Environ Pollut. 2018 Nov ;242(Pt A):814-826. Epub 2018 Jul 17. PMID: 30032078
Rômulo D Novaes
Large amounts of aluminum (Al) are found in wastewater from industrial bauxite mining, which is often responsible for the contamination of drinking water sources in urban and rural communities. Although this metal exhibits broad environmental distribution, its cardiac repercussions are poorly understood, making it difficult to establish diagnostic criteria in cases of Al intoxication. In the absence of clinical data, we used a preclinical model to investigate the impact of Al exposure on heart bioaccumulation, molecular oxidation, micromineral distribution, structural and ultrastructural remodeling of the cardiac tissue.
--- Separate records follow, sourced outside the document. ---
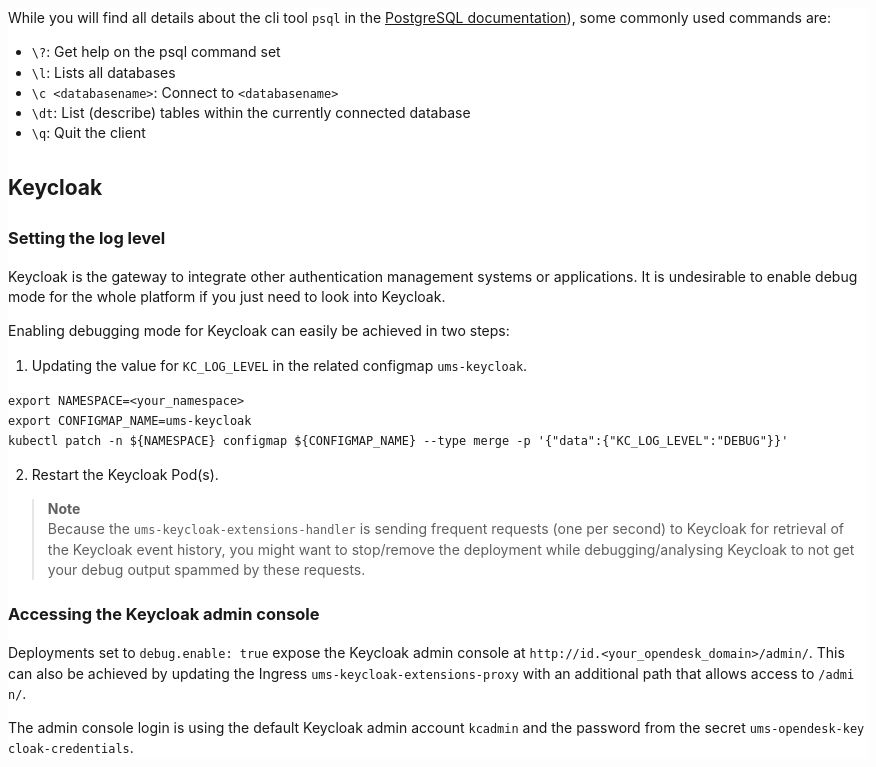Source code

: While you will find all details about the cli tool `psql` in the [PostgreSQL documentation](https://www.postgresql.org/docs/current/app-psql.html)), some commonly used commands are:

- `\?`: Get help on the psql command set
- `\l`: Lists all databases
- `\c <databasename>`: Connect to `<databasename>`
- `\dt`: List (describe) tables within the currently connected database
- `\q`: Quit the client

## Keycloak

### Setting the log level

Keycloak is the gateway to integrate other authentication management systems or applications. It is undesirable to enable debug mode for the whole platform if you just need to look into Keycloak.

Enabling debugging mode for Keycloak can easily be achieved in two steps:

1. Updating the value for `KC_LOG_LEVEL` in the related configmap `ums-keycloak`.
```shell
export NAMESPACE=<your_namespace>
export CONFIGMAP_NAME=ums-keycloak
kubectl patch -n ${NAMESPACE} configmap ${CONFIGMAP_NAME} --type merge -p '{"data":{"KC_LOG_LEVEL":"DEBUG"}}'
```

2. Restart the Keycloak Pod(s).

> **Note**<br>
> Because the `ums-keycloak-extensions-handler` is sending frequent requests (one per second) to Keycloak for retrieval of the Keycloak event history, you might want to stop/remove the deployment while debugging/analysing Keycloak to not get your debug output spammed by these requests.

### Accessing the Keycloak admin console

Deployments set to `debug.enable: true` expose the Keycloak admin console at `http://id.<your_opendesk_domain>/admin/`. This can also be achieved by updating the Ingress `ums-keycloak-extensions-proxy` with an additional path that allows access to `/admin/`.

The admin console login is using the default Keycloak admin account `kcadmin` and the password from the secret `ums-opendesk-keycloak-credentials`.
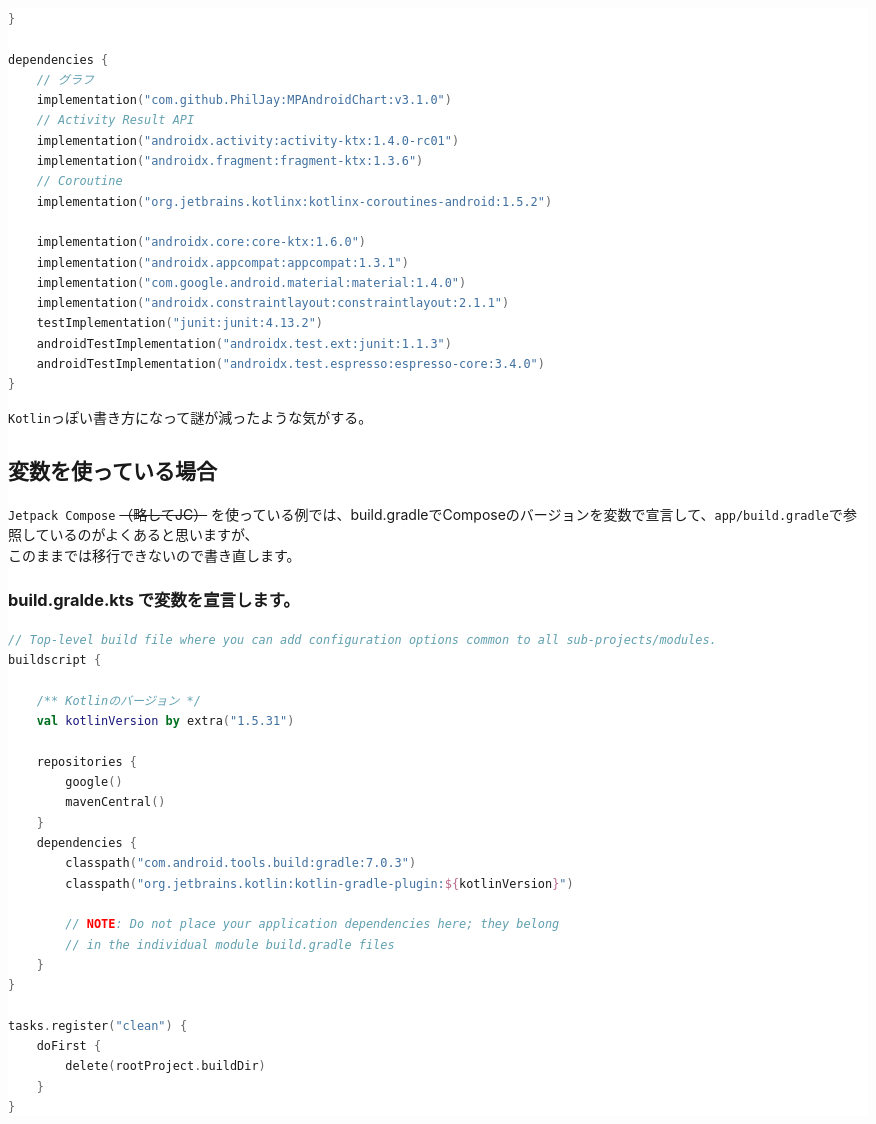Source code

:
 ```kotlin
}

dependencies {
    // グラフ
    implementation("com.github.PhilJay:MPAndroidChart:v3.1.0")
    // Activity Result API
    implementation("androidx.activity:activity-ktx:1.4.0-rc01")
    implementation("androidx.fragment:fragment-ktx:1.3.6")
    // Coroutine
    implementation("org.jetbrains.kotlinx:kotlinx-coroutines-android:1.5.2")

    implementation("androidx.core:core-ktx:1.6.0")
    implementation("androidx.appcompat:appcompat:1.3.1")
    implementation("com.google.android.material:material:1.4.0")
    implementation("androidx.constraintlayout:constraintlayout:2.1.1")
    testImplementation("junit:junit:4.13.2")
    androidTestImplementation("androidx.test.ext:junit:1.1.3")
    androidTestImplementation("androidx.test.espresso:espresso-core:3.4.0")
}
```

`Kotlin`っぽい書き方になって謎が減ったような気がする。

## 変数を使っている場合
`Jetpack Compose` ~~（略してJC）~~ を使っている例では、build.gradleでComposeのバージョンを変数で宣言して、`app/build.gradle`で参照しているのがよくあると思いますが、  
このままでは移行できないので書き直します。

### build.gralde.kts で変数を宣言します。

```kotlin
// Top-level build file where you can add configuration options common to all sub-projects/modules.
buildscript {
    
    /** Kotlinのバージョン */
    val kotlinVersion by extra("1.5.31")

    repositories {
        google()
        mavenCentral()
    }
    dependencies {
        classpath("com.android.tools.build:gradle:7.0.3")
        classpath("org.jetbrains.kotlin:kotlin-gradle-plugin:${kotlinVersion}")

        // NOTE: Do not place your application dependencies here; they belong
        // in the individual module build.gradle files
    }
}

tasks.register("clean") {
    doFirst {
        delete(rootProject.buildDir)
    }
}
```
Male Wistar rats were equally randomized into five groups: G1 = distilled water; and G2 to G5 = 0.02, 0.1, 50, and 200 mg/kg aluminum solution, respectively. After 120 days, the hearts were collected and subjected to mineral microanalysis, immunoenzymatic detection of 8-OHdG, as well as bright field, polarizing, scanning and transmission electron microscopy to estimate the extent of the cardiac remodeling and cardiomyocytes ultrastructure. Long-term Al exposure induced dose-dependent bioaccumulation, micromineral imbalance, genomic DNA oxidation, structural and ultrastructural abnormalities of the cardiac tissue, resulting in extensive parenchymal loss, stromal expansion, diffuse inflammatory infiltrate, increased glycoconjugate and collagen deposition, subversion and collapse of the collagen network, reduced myocardial vascularization index, mitochondrial swelling, sarcomere disorganization, myofilament dissociation, and fragmentation in cardiomyocytes. Our findings indicated that the heart was sensitive to Al-mediated toxicity, especially in animals treated with the three highest doses of Al. In response to Al-induced loss of the parenchyma, heart stroma exhibited a reactive and compensatory expansion, which, in combination withthe increased distribution of thick myofibrils and degenerated mitochondria in cardiomyocytes, provides morphological evidence that cardiac tissue adaptations are not enough to adjust the relationships between the parenchyma and stroma until a steady state is reached, resulting in continuous pathological remodeling potentially associated with Al-induced proinflammatory and pro-oxidant events.